_What the exercise asks:_ Nothing but the lines from the top of the data to the line holding "(psnegative no)" should be printed, word for word and both ends included; leave the pictures out.

_Data listing:_
..........
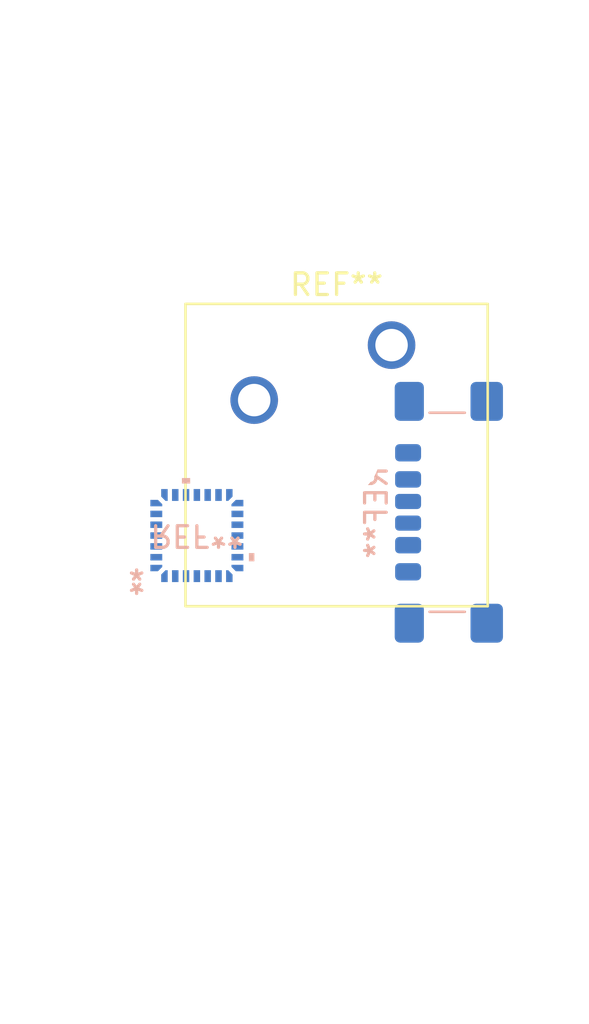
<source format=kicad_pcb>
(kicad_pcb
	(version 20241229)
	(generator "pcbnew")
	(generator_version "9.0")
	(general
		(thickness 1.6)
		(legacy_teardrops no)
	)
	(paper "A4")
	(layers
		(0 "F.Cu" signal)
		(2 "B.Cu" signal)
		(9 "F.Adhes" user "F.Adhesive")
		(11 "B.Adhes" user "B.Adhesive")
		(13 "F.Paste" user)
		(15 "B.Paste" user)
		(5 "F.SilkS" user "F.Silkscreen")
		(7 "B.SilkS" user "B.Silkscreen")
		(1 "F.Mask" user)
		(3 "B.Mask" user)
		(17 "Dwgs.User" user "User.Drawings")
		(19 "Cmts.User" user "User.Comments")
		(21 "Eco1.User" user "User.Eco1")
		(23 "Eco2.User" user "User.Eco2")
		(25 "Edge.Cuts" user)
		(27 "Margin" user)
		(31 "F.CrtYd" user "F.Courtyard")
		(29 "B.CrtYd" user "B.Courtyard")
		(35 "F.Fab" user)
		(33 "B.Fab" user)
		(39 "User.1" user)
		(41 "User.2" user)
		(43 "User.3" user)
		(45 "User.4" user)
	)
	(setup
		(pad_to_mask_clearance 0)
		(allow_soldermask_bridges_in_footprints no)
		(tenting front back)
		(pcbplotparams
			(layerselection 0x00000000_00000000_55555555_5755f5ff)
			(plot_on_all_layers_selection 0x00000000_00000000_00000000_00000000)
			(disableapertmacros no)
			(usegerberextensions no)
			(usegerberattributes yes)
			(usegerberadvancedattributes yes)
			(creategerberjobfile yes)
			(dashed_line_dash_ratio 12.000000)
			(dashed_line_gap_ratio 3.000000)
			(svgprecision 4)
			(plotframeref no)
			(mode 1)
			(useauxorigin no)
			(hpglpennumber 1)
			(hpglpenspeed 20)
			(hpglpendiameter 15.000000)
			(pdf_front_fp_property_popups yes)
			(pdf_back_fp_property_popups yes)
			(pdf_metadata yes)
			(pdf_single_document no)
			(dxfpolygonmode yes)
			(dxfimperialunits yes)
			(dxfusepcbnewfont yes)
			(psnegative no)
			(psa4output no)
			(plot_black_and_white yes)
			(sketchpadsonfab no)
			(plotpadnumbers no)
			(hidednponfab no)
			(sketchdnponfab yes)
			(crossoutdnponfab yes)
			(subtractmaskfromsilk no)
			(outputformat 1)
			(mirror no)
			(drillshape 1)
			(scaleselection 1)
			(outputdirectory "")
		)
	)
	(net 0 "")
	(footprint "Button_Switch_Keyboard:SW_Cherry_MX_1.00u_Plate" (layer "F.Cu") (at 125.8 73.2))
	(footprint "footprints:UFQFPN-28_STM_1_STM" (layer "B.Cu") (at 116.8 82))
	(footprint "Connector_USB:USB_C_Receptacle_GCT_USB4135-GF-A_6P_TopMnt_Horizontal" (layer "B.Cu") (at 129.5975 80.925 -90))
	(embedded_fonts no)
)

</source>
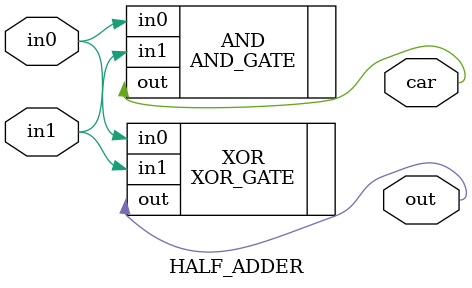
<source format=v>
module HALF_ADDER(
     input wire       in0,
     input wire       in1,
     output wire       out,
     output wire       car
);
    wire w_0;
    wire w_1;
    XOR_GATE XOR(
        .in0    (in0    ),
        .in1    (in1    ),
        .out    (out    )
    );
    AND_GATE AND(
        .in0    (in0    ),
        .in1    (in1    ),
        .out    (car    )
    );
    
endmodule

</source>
..........
_Written response:_
<source format=kicad_pcb>
(kicad_pcb
	(version 20241229)
	(generator "pcbnew")
	(generator_version "9.0")
	(general
		(thickness 1.6)
		(legacy_teardrops no)
	)
	(paper "A4")
	(layers
		(0 "F.Cu" signal)
		(2 "B.Cu" signal)
		(9 "F.Adhes" user "F.Adhesive")
		(11 "B.Adhes" user "B.Adhesive")
		(13 "F.Paste" user)
		(15 "B.Paste" user)
		(5 "F.SilkS" user "F.Silkscreen")
		(7 "B.SilkS" user "B.Silkscreen")
		(1 "F.Mask" user)
		(3 "B.Mask" user)
		(17 "Dwgs.User" user "User.Drawings")
		(19 "Cmts.User" user "User.Comments")
		(21 "Eco1.User" user "User.Eco1")
		(23 "Eco2.User" user "User.Eco2")
		(25 "Edge.Cuts" user)
		(27 "Margin" user)
		(31 "F.CrtYd" user "F.Courtyard")
		(29 "B.CrtYd" user "B.Courtyard")
		(35 "F.Fab" user)
		(33 "B.Fab" user)
		(39 "User.1" user)
		(41 "User.2" user)
		(43 "User.3" user)
		(45 "User.4" user)
	)
	(setup
		(pad_to_mask_clearance 0)
		(allow_soldermask_bridges_in_footprints no)
		(tenting front back)
		(pcbplotparams
			(layerselection 0x00000000_00000000_55555555_5755f5ff)
			(plot_on_all_layers_selection 0x00000000_00000000_00000000_00000000)
			(disableapertmacros no)
			(usegerberextensions no)
			(usegerberattributes yes)
			(usegerberadvancedattributes yes)
			(creategerberjobfile yes)
			(dashed_line_dash_ratio 12.000000)
			(dashed_line_gap_ratio 3.000000)
			(svgprecision 4)
			(plotframeref no)
			(mode 1)
			(useauxorigin no)
			(hpglpennumber 1)
			(hpglpenspeed 20)
			(hpglpendiameter 15.000000)
			(pdf_front_fp_property_popups yes)
			(pdf_back_fp_property_popups yes)
			(pdf_metadata yes)
			(pdf_single_document no)
			(dxfpolygonmode yes)
			(dxfimperialunits yes)
			(dxfusepcbnewfont yes)
			(psnegative no)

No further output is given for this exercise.